STUDY TEXT -

Relevant snippet of XML for hasDefinedLevel

<LOCassociation type="http://purl.org/net/inloc/LOCrel">
	<subject id="http://www.vitae.ac.uk/researchers/uri/B2-2"></subject>
	<scheme id="http://purl.org/net/inloc/hasDefinedLevel"></scheme>
	<object id="http://www.vitae.ac.uk/researchers/uri/B2-2_Ph2"></object>
	<number>2</number>
</LOCassociation>

Naturalized RDF

In this case, for the naturalized RDF representation, the number moves from being a property of the LOC association to being a property of the object. This depends on there being at most one number associated with each distinct object. In this case, the object can only be a LOCdefinition.

VRDF:B2-2 inloc:hasDefinedLevel VRDF:B2-2_Ph2 .
VRDF:B2-2_Ph2 inloc:number "2"^^xsd:decimal .

This may not be quite so immediately clear to a reader, but it is certainly has the minimum number of triples needed to convey the information. The restriction about each object having at most one number comes from the fact that triples are essentially separate, and that if a further triple was given with VRDF:B2-2_Ph2 having a number other that "2" this would cause ambiguity that could not be resolved.

Figure 9 gives the graph for the naturalized RDF.

Figure 9: naturalized RDF graph for a level definition in the VRDF

Some "category" associations

Vitae does not provide any external categorisation for any elements of their RDF. However, for some purposes it might be useful to know explicitly where any given LOC definition fits into the Vitae RDF scheme of things. So far, from the RDF given, it is only possible to work out whether a LOC definition is a "domain", a "sub-domain", a "descriptor" or a "phase" from the context of how many links it is from the framework as a whole. The framework as a whole is directly linked, through "hasLOCpart", to each "domain", the domains are directly linked to the subdomains, and so on. But there could be a category scheme that allows people to define directly what kind of LOC definition it is, in Vitae terms.

DATA PROVIDED -

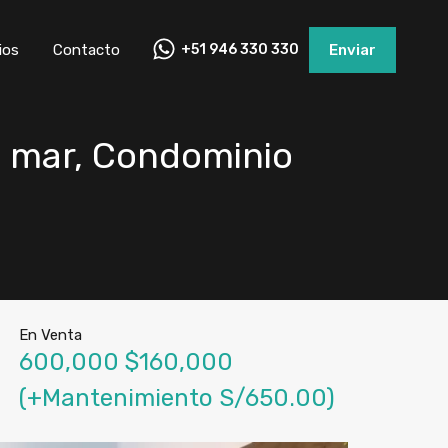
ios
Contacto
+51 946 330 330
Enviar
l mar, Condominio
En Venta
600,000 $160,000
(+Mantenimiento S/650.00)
* * *
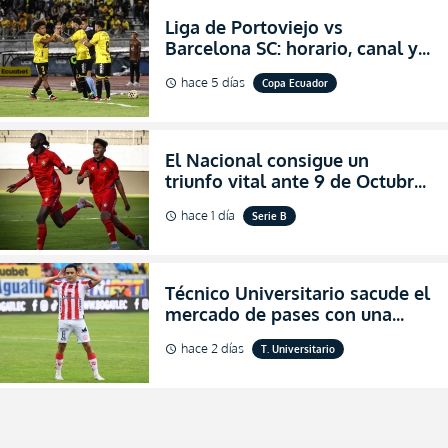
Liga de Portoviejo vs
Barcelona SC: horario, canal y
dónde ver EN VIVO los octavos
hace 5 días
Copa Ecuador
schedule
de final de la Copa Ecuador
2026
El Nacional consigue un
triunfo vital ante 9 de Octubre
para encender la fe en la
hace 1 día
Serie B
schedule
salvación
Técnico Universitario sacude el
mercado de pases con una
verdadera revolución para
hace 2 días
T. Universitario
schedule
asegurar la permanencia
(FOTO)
...
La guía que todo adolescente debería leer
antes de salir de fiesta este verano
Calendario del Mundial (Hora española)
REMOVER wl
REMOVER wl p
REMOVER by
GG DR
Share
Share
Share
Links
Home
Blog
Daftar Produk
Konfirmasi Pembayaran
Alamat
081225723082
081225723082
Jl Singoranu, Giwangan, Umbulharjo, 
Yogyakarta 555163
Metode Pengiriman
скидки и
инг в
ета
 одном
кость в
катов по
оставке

ACTIVITY 1 - Please pull out each row that contains the word "Universitario".
ACTIVITY 2 - Continue the passage on naturalized RDF for the Vitae framework from where it stops.

WRITTEN ANSWER 1 -
Técnico Universitario sacude el
T. Universitario

WRITTEN ANSWER 2 -
Reusing the example material from above, this example gives the Vitae category of the domain B, which is, of course, a "Domain" in Vitae's terms. A category file has been created to illustrate how the IRIs associated with category schemes and terms can work most simply in terms of the W3C concept of "Cool URIs for the Semantic Web" and static page on the web.

Relevant snippet of XML showing a category

<LOCassociation type="http://purl.org/net/inloc/category">
	<subject id="http://www.vitae.ac.uk/researchers/uri/B"></subject>
	<scheme id="http://www.simongrant.org/InLOC/Vitae_categories#">
		<label>Vitae object category</label>
	</scheme>
	<object id="http://www.simongrant.org/InLOC/Vitae_categories#domain">
		<label>Domain</label>
	</object>
</LOCassociation>

Naturalized RDF

With IRIs for scheme and object

The first version of this assumes that both the category scheme and object are given as full IRIs.

VRDF:B inloc:category _:blank10 .
_:blank10 inloc:hasScheme <http://www.simongrant.org/InLOC/Vitae_categories#> .
_:blank10 inloc:hasObject <http://www.simongrant.org/InLOC/Vitae_categories#domain> .
<http://www.simongrant.org/InLOC/Vitae_categories#> inloc:label "Vitae object class" .
<http://www.simongrant.org/InLOC/Vitae_categories#domain> inloc:label "Domain" .

With a blank node for the object

If there is a non-IRI id, an extra blank node must be defined, and the (non-IRI) id given alongside the labels. This example is for a "Descriptor".

VRDF:B2-2 inloc:category _:blank13 .
_:blank13 inloc:hasScheme <http://www.simongrant.org/InLOC/Vitae_categories#> .
_:blank13 inloc:hasObject _:blank131 .
_:blank131 inloc:id "descriptor" .
_:blank131 inloc:label "Descriptor"@en .
_:blank131 inloc:label "Descripteur"@fr .

Graph for naturalized RDF

Figure 10 gives two different variants for representing category relation examples from the VRDF, depending on different assumptions about the identifiers that are desired. This mirrors the examples above.

Figure 10: naturalized RDF graph for category relations in the VRDF

A "credit" association

The Vitae RDF is not the kind of framework that naturally has credits attached.

However, one can perhaps imagine that someone could base a funded course on the VDRF, with perhaps some of the VRDF phase definitions as intended learning outcomes of the course. Imagine that the Phase 2 descriptor was the learning outcome, and that it was associated with 10 ECTS credits. Being part of doctoral or postdoctoral work, it would seem natural to assign the highest ECTS level, called the "third cycle", to this. A footnote in the ECTS users guide states:

There is no consensus on the usefulness of credits for the third cycle, but technically it is possible to attach credits to any cycle.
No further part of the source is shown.